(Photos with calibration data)

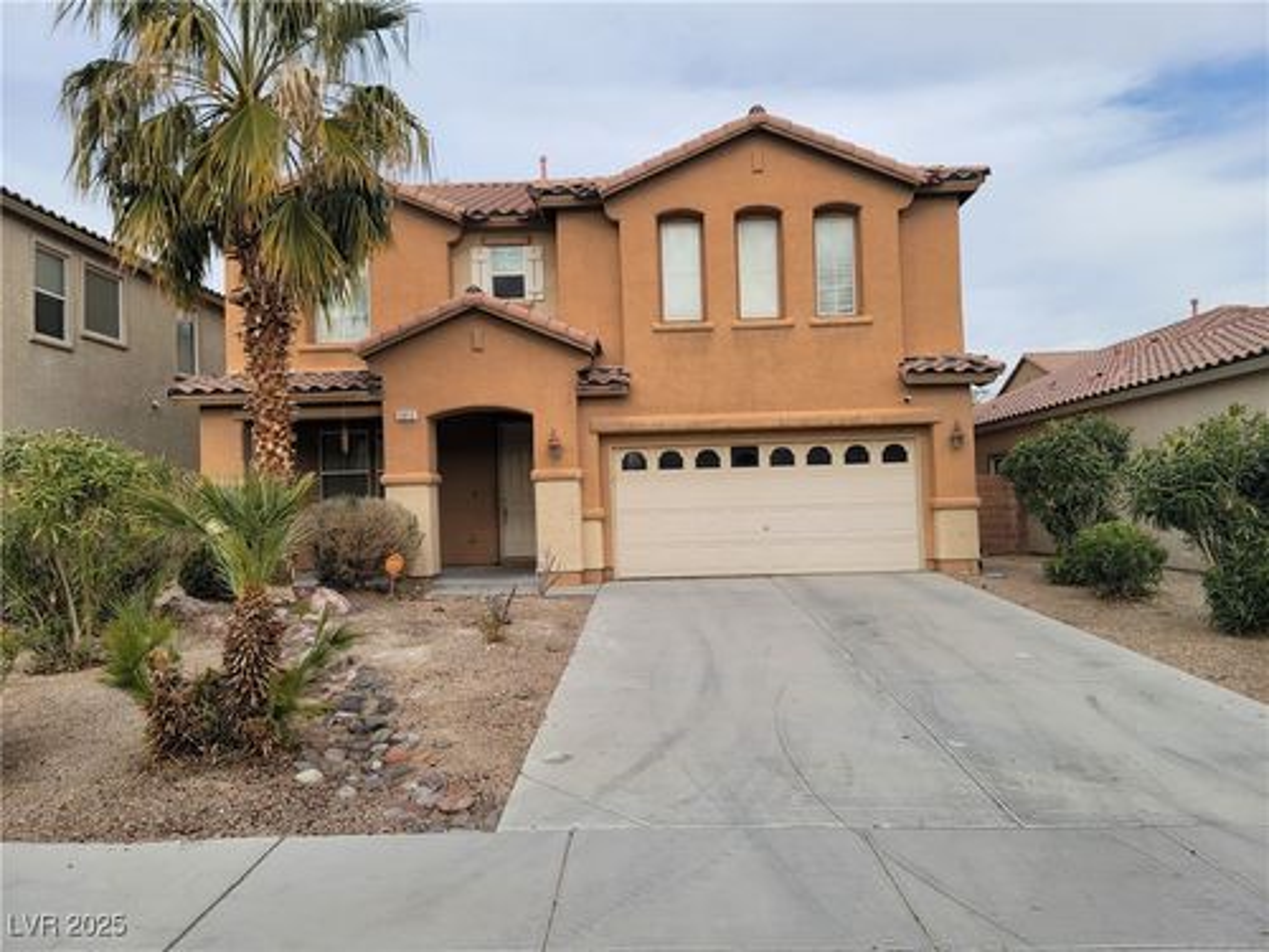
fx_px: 916
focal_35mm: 25
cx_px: 634
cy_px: 476
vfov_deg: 54.9
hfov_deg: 69.4
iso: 20
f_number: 1.8
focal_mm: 7
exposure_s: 1/773
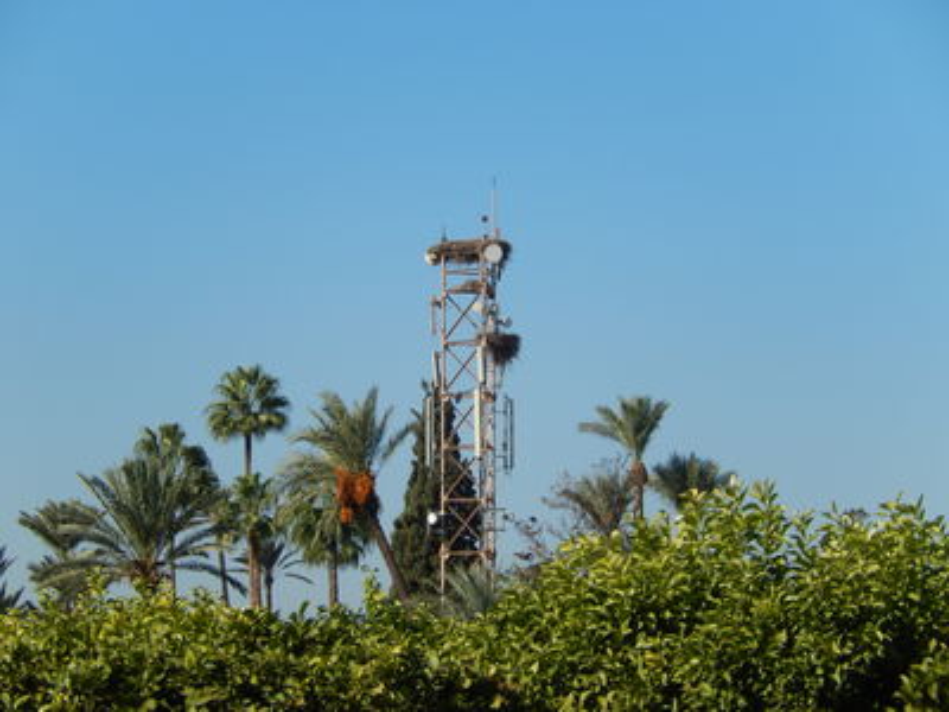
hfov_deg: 10.7
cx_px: 474
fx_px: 5072
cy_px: 356
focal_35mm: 185
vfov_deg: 8.0
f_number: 5.7
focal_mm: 33.3
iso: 125
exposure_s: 1/800
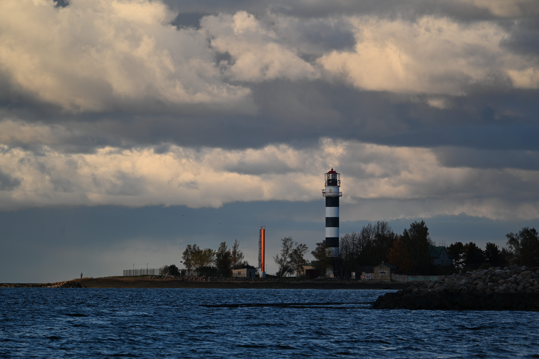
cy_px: 180
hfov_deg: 7.9
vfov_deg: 5.3
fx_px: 3890
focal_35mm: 260
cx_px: 270
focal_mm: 260
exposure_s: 1/320
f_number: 5.3
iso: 100
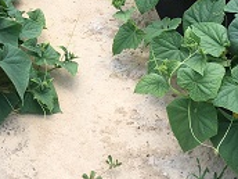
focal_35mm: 101
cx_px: 47
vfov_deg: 14.4
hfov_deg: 19.3
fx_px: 694
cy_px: -6
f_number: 2.2
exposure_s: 1/725
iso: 25
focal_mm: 4.15
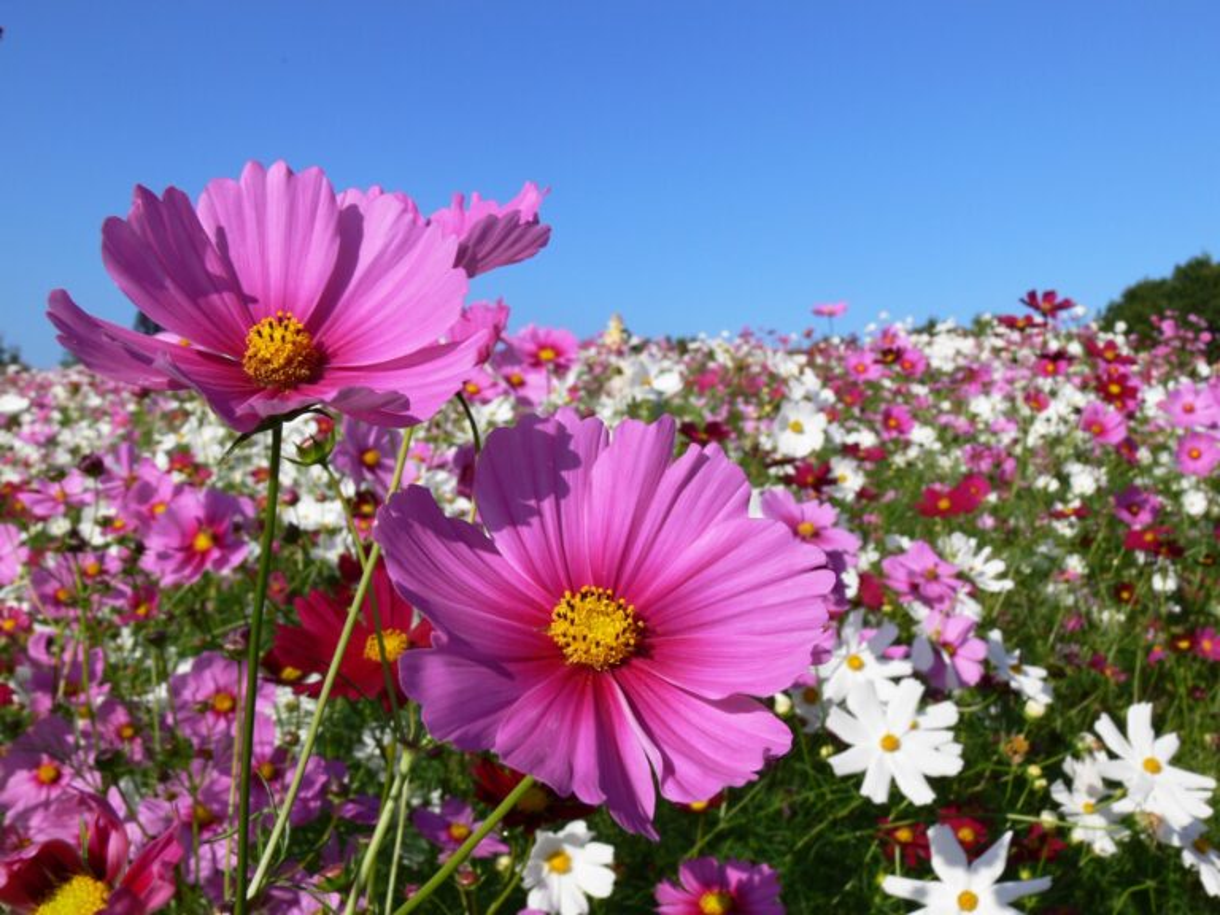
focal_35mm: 35
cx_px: 610
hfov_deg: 52.6
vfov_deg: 40.7
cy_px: 458
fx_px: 1234
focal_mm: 7.4
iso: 80
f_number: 6.3
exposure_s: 1/400
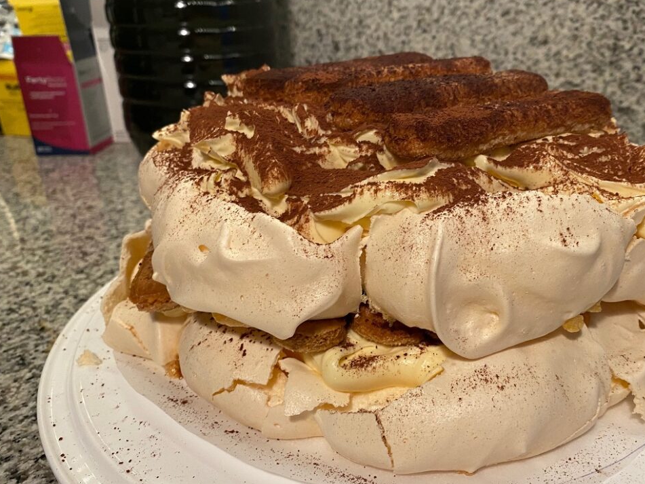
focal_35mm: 32
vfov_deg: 44.1
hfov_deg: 56.5
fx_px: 596
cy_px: 257
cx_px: 377
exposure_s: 1/49
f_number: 1.8
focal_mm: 4.25
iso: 160
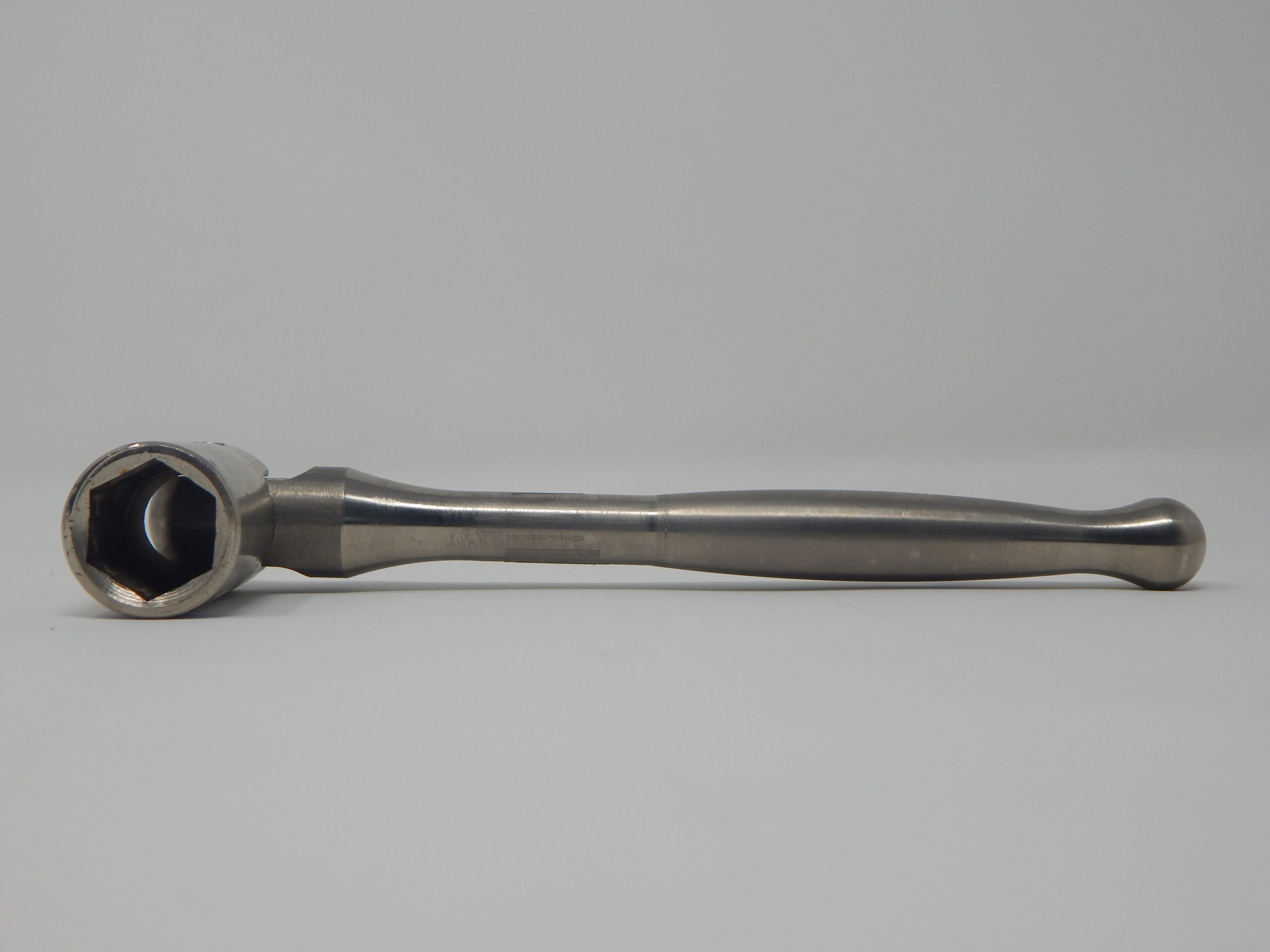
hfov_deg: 43.9
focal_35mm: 43
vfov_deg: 33.6
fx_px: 1578
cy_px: 476
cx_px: 635
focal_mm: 7.7
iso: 125
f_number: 3.6
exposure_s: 1/160
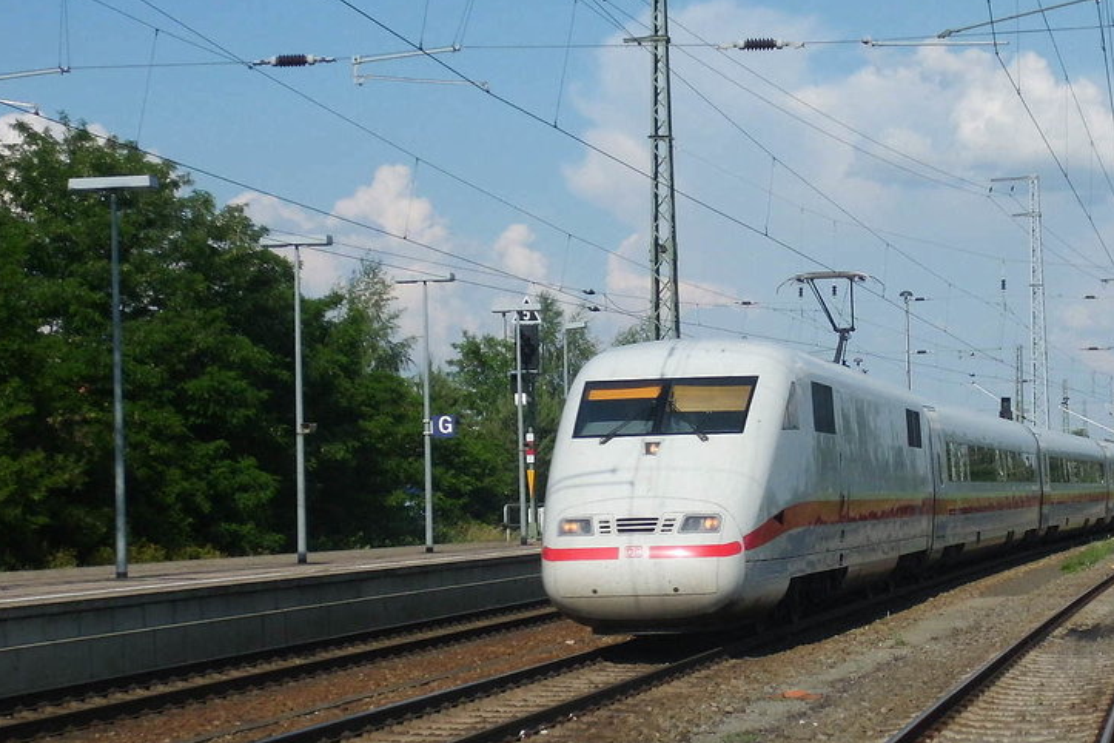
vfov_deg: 15.5
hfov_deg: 22.9
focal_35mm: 88
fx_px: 2723
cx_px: 860
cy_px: 439
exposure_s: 1/189
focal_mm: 9.2
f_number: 11.4
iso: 100
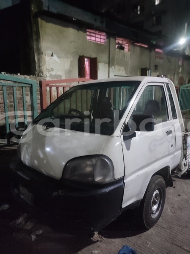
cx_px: 95
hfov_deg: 54.9
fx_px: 183
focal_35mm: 25
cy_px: 127
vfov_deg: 69.4
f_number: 1.9
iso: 3097
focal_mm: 6.04
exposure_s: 1/14
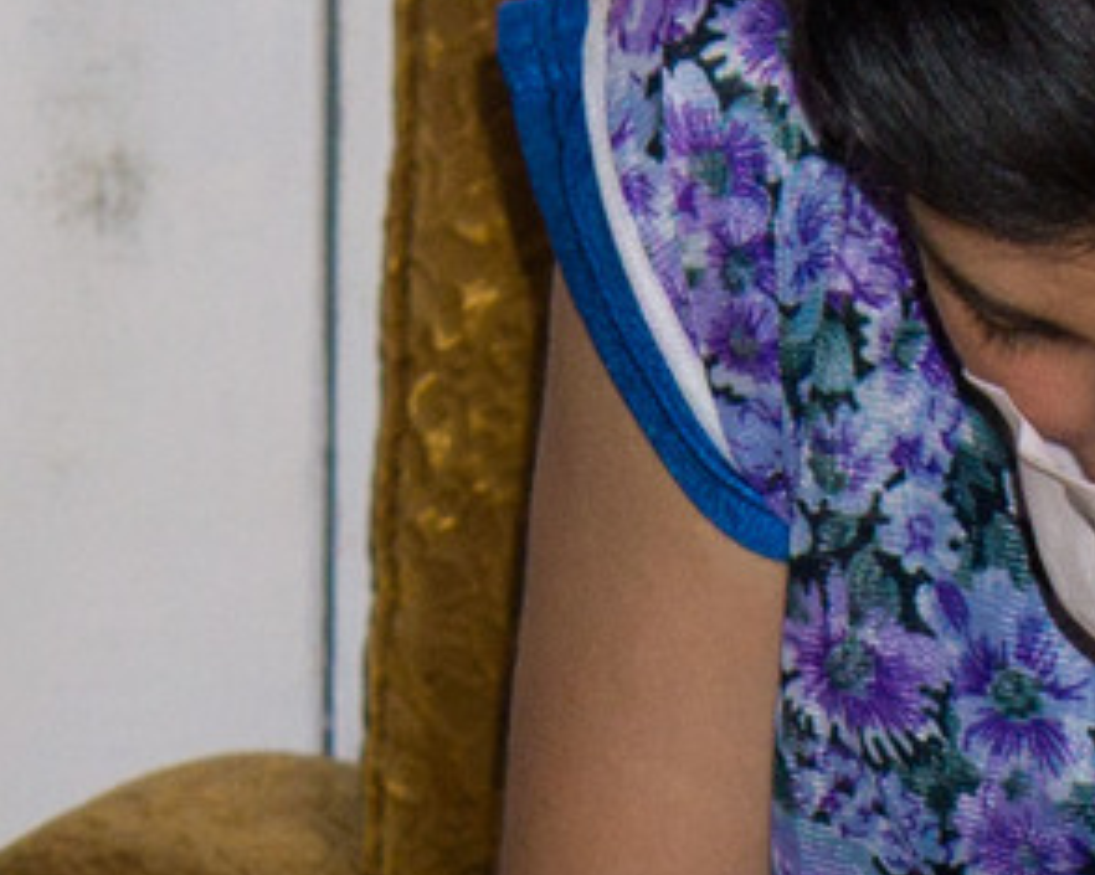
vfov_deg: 3.9
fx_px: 12667
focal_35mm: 391
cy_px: 1864
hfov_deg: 4.9
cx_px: 778
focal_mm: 33
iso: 400
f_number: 4.5
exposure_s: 1/160
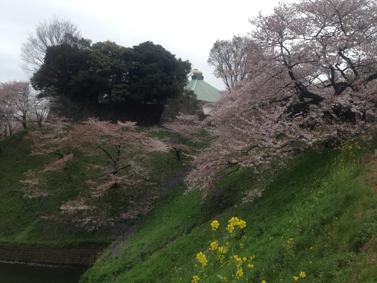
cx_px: 188
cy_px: 142
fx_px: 359
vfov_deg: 42.9
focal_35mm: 33
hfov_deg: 55.4
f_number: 2.4
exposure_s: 1/834
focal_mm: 4.12
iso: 50
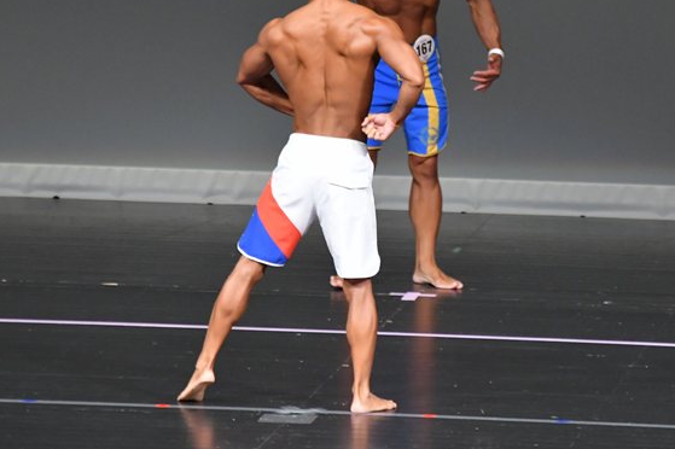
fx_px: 8957
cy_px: 141
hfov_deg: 4.3
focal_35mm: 478
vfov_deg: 2.9
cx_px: 409
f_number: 5.6
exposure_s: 1/400
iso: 5000
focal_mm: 230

Task to complete: Above are records; write out the lines from the one with "focal_35mm: 32" down to the one with "exposure_s: 1/14", exactly, leaving the pictures out.

Solution for this task:
focal_35mm: 32
vfov_deg: 44.1
hfov_deg: 56.5
fx_px: 596
cy_px: 257
cx_px: 377
exposure_s: 1/49
f_number: 1.8
focal_mm: 4.25
iso: 160
hfov_deg: 43.9
focal_35mm: 43
vfov_deg: 33.6
fx_px: 1578
cy_px: 476
cx_px: 635
focal_mm: 7.7
iso: 125
f_number: 3.6
exposure_s: 1/160
vfov_deg: 15.5
hfov_deg: 22.9
focal_35mm: 88
fx_px: 2723
cx_px: 860
cy_px: 439
exposure_s: 1/189
focal_mm: 9.2
f_number: 11.4
iso: 100
cx_px: 95
hfov_deg: 54.9
fx_px: 183
focal_35mm: 25
cy_px: 127
vfov_deg: 69.4
f_number: 1.9
iso: 3097
focal_mm: 6.04
exposure_s: 1/14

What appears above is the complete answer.